A few key things to remember when making this recipe are:
- Time: Yes, this recipe is quick to prep, but the jello needs to set, so make sure to factor 4 to 5 hours into your plans for that.
- Pan: It’s important to use either a silicon or dark nonstick bundt pan, it can also be made in a square baking dish or sheet pan, but should not be made in a light metal flute pan.

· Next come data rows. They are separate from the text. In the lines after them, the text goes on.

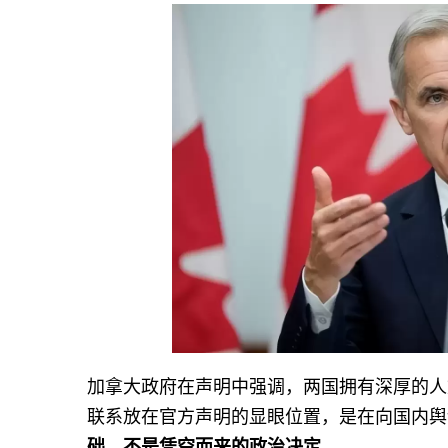
加拿大政府在声明中强调，两国拥有深厚的人
联系放在官方声明的显眼位置，是在向国内舆
础，不是凭空而来的政治决定。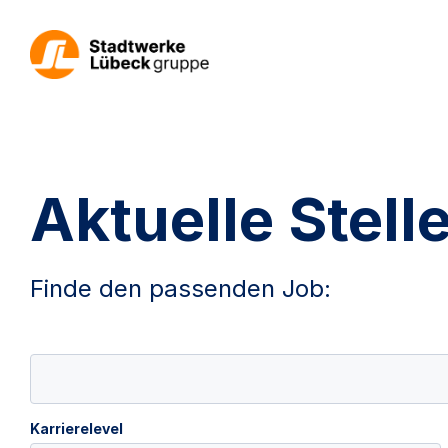
Aktuelle Stel
Finde den passenden Job:
Karrierelevel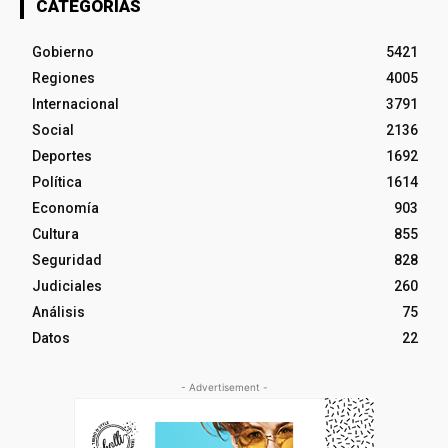
CATEGORÍAS
Gobierno
5421
Regiones
4005
Internacional
3791
Social
2136
Deportes
1692
Política
1614
Economía
903
Cultura
855
Seguridad
828
Judiciales
260
Análisis
75
Datos
22
- Advertisement -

- Grease: Even if using a nonstick pan, it’s important to grease the pan with cooking spray and to then use a paper towel to rub it all over the inside of the pan for good measure.
- 1 cup water
- 2 (3-ounce) boxes of Strawberry Jello
- 1¼ cup Dr Pepper
- 1 (10-ounce) jar sliced maraschino cherries + juice
- 1 (8-ounce) can crushed pineapple + juice
- 1 cup chopped pecans
- Bring water to a boil.
- Add jello to a large bowl and pour boiling water over it, stir until jello mixture dissolves and add in the Dr Pepper. The mixture will fizz up, so make sure to use a large bowl and do it over the sink just in case. Place in the fridge to cool for 30 minutes.
- Meanwhile, grease a nonstick bundt pan with cooking spray.
- Once the 30 minutes have passed, add the remaining ingredients to the jello mixture and then pour into the prepared pan. Let chill in the fridge for at least 4 hours.
- If making in a bundt pan or another pan where the jello salad will need to be flipped out, gently pull the jello away from the side of the pan with your fingers to help loosen it before flipping.